** Opening DATA FOR THE TASK block **

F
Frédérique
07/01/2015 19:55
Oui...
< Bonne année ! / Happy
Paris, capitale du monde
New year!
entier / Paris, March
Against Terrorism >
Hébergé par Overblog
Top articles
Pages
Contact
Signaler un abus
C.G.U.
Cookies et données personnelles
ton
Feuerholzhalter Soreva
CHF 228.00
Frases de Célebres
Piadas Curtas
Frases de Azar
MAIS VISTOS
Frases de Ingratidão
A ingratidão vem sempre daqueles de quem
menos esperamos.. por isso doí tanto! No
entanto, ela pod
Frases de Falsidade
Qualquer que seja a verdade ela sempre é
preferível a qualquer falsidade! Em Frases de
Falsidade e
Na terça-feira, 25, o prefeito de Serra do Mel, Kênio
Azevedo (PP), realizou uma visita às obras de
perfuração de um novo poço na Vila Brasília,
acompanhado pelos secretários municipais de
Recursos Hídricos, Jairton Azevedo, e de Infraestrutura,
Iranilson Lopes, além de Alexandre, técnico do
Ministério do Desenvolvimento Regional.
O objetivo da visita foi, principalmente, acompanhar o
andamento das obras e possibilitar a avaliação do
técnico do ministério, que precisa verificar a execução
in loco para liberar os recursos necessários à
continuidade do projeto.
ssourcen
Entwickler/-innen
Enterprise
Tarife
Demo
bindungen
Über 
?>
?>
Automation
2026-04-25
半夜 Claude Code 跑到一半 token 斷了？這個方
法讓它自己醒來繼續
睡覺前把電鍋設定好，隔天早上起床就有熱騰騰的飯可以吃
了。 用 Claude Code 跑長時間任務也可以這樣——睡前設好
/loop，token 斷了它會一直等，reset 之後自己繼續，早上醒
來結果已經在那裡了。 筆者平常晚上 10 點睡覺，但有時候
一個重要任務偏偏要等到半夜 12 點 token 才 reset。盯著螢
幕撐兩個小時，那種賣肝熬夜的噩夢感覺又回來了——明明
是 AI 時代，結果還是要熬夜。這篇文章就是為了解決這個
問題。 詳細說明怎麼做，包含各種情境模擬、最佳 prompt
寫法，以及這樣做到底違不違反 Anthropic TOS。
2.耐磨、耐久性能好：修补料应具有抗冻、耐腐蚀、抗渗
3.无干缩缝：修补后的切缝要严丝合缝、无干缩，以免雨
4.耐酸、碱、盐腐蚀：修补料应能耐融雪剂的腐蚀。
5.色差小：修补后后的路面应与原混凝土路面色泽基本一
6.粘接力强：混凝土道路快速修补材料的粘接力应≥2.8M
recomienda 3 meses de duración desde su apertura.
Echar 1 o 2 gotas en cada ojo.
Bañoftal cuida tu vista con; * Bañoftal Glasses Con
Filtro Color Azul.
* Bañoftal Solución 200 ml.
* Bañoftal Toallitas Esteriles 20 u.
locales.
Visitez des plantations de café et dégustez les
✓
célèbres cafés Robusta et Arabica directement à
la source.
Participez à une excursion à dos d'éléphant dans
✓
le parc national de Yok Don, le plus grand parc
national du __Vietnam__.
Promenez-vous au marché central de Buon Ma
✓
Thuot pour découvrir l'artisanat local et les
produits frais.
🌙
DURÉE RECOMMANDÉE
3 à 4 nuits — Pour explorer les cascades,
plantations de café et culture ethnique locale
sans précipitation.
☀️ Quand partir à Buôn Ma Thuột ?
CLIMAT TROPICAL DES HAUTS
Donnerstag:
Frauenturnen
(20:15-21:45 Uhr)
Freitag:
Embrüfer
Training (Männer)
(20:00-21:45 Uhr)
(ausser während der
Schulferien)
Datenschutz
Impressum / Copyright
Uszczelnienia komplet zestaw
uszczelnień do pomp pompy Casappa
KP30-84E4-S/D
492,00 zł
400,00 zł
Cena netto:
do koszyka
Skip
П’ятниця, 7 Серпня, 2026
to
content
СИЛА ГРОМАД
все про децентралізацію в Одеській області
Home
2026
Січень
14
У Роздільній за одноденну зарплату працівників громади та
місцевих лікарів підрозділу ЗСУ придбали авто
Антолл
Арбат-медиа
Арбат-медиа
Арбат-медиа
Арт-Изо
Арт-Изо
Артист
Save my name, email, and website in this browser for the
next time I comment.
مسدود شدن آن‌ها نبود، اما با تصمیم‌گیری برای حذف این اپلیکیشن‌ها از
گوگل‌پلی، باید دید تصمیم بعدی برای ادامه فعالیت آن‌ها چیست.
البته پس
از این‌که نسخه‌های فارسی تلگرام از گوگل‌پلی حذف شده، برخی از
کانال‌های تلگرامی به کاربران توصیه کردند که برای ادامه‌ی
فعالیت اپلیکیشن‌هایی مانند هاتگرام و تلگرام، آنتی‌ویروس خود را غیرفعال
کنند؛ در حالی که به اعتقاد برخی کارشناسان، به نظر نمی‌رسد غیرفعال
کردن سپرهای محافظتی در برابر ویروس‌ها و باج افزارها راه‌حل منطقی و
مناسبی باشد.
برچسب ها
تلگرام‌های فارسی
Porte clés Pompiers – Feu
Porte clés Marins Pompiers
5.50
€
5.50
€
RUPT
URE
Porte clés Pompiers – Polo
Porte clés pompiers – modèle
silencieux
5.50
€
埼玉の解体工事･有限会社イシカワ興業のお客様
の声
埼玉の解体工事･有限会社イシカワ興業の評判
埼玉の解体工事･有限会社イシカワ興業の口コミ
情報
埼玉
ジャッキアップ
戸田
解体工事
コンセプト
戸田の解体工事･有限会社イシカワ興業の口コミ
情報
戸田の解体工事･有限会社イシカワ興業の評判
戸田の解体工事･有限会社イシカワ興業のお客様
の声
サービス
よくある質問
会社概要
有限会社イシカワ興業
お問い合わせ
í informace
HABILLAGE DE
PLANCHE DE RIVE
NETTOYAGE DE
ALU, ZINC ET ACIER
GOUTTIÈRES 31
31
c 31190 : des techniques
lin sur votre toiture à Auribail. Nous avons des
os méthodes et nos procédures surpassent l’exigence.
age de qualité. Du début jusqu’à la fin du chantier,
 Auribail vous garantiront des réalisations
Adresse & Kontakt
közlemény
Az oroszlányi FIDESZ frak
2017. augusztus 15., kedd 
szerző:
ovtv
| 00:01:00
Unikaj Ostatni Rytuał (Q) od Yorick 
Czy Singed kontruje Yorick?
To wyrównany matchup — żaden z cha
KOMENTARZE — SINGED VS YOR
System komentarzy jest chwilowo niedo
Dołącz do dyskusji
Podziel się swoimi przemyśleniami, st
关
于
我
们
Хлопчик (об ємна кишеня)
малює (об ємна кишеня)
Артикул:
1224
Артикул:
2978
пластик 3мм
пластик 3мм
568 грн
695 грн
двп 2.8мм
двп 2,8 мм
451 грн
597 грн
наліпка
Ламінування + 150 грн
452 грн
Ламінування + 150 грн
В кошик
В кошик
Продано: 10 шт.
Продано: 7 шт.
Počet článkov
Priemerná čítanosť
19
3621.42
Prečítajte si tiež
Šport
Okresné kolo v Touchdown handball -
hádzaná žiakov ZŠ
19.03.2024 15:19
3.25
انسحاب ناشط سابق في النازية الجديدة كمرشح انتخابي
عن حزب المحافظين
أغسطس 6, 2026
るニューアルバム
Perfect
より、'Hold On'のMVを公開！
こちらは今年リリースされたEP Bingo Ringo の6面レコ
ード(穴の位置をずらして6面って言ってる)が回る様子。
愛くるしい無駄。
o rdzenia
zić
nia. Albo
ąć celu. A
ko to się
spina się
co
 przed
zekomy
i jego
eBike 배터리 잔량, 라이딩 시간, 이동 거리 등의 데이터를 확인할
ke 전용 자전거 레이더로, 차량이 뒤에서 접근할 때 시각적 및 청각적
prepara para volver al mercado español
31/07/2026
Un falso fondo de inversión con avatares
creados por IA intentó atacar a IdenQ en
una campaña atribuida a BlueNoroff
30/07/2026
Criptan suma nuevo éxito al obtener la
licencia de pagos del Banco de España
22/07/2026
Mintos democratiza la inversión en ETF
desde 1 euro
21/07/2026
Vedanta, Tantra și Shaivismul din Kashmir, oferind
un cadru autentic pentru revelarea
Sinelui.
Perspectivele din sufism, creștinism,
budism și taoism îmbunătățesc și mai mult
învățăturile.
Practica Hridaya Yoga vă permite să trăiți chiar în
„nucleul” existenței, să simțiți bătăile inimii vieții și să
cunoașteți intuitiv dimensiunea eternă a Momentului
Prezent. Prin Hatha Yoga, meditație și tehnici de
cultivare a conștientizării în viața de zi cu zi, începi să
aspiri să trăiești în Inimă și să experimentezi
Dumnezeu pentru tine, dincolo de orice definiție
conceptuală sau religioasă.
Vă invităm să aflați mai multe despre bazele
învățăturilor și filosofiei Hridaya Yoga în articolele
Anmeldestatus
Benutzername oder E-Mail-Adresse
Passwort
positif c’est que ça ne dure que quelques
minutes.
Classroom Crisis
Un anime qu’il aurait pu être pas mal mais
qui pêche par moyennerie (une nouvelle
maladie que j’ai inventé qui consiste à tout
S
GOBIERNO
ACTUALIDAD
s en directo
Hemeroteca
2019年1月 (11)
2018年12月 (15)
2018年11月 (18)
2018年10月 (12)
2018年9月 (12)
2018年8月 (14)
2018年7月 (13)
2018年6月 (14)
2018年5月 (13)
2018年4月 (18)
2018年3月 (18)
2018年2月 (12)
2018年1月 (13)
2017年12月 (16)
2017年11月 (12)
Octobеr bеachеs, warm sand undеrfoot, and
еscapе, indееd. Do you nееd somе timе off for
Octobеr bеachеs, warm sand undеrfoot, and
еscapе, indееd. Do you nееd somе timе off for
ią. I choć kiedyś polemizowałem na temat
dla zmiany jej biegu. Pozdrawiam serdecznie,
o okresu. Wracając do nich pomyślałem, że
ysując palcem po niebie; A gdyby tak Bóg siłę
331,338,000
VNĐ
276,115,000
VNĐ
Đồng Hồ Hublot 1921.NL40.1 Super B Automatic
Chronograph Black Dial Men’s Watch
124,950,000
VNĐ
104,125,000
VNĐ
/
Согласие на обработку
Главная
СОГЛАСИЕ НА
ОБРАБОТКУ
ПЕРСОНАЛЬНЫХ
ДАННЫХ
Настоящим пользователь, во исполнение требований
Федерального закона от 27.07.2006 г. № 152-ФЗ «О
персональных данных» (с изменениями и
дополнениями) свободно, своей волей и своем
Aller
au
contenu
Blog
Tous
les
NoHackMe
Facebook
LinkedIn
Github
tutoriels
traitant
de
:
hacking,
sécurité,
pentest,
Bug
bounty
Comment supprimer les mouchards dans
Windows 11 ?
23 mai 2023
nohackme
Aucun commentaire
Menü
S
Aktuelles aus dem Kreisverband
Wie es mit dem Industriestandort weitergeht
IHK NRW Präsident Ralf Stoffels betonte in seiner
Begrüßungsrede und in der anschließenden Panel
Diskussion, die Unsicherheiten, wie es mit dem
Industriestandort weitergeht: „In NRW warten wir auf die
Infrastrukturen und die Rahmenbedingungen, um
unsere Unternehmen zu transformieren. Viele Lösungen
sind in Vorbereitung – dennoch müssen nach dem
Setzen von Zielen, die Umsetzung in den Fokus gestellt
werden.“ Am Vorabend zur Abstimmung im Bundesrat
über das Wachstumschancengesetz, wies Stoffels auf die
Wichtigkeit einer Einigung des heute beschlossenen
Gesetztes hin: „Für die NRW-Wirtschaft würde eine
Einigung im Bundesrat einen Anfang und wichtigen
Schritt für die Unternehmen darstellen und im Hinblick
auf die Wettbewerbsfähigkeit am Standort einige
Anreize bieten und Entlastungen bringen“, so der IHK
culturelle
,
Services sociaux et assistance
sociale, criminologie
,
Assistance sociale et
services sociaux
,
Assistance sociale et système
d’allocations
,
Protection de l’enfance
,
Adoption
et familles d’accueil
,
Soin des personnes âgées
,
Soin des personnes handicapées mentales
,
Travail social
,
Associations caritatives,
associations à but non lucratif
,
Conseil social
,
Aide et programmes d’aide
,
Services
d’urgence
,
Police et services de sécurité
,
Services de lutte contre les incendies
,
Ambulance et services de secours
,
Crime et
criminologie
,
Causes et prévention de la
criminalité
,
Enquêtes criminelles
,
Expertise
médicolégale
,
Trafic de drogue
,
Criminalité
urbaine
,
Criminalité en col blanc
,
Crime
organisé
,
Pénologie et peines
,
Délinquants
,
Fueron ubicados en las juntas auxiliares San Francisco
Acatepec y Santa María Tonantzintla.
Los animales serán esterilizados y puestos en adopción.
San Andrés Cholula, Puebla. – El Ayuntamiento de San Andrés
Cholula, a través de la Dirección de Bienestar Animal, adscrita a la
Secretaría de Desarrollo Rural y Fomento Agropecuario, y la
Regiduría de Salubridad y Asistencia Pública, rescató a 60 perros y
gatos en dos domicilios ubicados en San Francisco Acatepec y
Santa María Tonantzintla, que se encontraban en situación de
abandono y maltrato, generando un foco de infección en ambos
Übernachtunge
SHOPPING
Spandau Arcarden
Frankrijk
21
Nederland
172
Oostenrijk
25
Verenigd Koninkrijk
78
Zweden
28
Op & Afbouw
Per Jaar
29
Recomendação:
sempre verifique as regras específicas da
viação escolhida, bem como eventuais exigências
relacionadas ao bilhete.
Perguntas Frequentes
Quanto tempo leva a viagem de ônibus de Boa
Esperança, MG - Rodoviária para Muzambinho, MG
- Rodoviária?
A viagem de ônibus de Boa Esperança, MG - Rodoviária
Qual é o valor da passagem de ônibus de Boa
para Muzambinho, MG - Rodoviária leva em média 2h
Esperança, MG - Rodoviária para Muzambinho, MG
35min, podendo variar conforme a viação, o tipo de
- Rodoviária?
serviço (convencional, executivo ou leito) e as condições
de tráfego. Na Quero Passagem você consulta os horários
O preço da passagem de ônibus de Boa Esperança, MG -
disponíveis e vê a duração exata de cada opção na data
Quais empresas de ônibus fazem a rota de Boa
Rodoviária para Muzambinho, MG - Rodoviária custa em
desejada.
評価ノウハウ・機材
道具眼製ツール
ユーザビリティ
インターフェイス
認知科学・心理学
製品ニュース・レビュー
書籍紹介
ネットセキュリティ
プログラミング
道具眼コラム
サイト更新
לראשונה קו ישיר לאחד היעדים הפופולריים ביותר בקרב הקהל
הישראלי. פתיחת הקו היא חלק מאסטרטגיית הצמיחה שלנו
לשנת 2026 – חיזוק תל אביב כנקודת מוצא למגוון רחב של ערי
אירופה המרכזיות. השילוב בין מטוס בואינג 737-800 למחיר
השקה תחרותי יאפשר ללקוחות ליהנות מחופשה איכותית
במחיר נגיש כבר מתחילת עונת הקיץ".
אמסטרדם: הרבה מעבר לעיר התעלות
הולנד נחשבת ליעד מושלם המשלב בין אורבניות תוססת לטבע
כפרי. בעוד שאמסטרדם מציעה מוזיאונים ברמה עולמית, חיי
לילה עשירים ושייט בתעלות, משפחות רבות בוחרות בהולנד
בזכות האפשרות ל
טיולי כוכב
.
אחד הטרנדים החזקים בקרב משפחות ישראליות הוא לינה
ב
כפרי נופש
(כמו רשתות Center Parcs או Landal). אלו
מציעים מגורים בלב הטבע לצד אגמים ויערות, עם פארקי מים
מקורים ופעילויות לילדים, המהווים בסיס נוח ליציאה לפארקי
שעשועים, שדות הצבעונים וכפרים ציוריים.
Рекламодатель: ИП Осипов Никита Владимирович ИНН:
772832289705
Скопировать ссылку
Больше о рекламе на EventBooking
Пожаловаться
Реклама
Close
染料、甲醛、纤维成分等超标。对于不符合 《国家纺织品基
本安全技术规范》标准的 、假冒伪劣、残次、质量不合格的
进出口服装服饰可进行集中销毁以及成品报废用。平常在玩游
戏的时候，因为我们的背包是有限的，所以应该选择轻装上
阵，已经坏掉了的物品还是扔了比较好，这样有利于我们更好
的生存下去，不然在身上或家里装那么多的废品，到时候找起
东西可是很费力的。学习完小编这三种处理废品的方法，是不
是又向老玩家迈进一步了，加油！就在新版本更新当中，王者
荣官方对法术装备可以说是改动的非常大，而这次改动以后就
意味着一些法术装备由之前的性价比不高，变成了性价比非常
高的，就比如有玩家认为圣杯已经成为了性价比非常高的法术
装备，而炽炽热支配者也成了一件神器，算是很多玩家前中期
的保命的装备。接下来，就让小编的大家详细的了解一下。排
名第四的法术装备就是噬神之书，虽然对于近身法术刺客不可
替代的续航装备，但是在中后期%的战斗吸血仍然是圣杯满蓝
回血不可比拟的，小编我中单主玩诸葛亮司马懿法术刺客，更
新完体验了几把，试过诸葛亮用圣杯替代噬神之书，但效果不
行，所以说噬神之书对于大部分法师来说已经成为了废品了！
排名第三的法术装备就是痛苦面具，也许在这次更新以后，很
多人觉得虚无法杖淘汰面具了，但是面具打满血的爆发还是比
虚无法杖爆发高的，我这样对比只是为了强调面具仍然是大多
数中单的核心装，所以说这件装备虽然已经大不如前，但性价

** Closing DATA FOR THE TASK block **

From the first line of the data above through the line containing "Ministério do Desenvolvimento Regional.", repeat each line exactly, and add nothing.

ANSWER TO THE PROBLEM:
F
Frédérique
07/01/2015 19:55
Oui...
< Bonne année ! / Happy
Paris, capitale du monde
New year!
entier / Paris, March
Against Terrorism >
Hébergé par Overblog
Top articles
Pages
Contact
Signaler un abus
C.G.U.
Cookies et données personnelles
ton
Feuerholzhalter Soreva
CHF 228.00
Frases de Célebres
Piadas Curtas
Frases de Azar
MAIS VISTOS
Frases de Ingratidão
A ingratidão vem sempre daqueles de quem
menos esperamos.. por isso doí tanto! No
entanto, ela pod
Frases de Falsidade
Qualquer que seja a verdade ela sempre é
preferível a qualquer falsidade! Em Frases de
Falsidade e
Na terça-feira, 25, o prefeito de Serra do Mel, Kênio
Azevedo (PP), realizou uma visita às obras de
perfuração de um novo poço na Vila Brasília,
acompanhado pelos secretários municipais de
Recursos Hídricos, Jairton Azevedo, e de Infraestrutura,
Iranilson Lopes, além de Alexandre, técnico do
Ministério do Desenvolvimento Regional.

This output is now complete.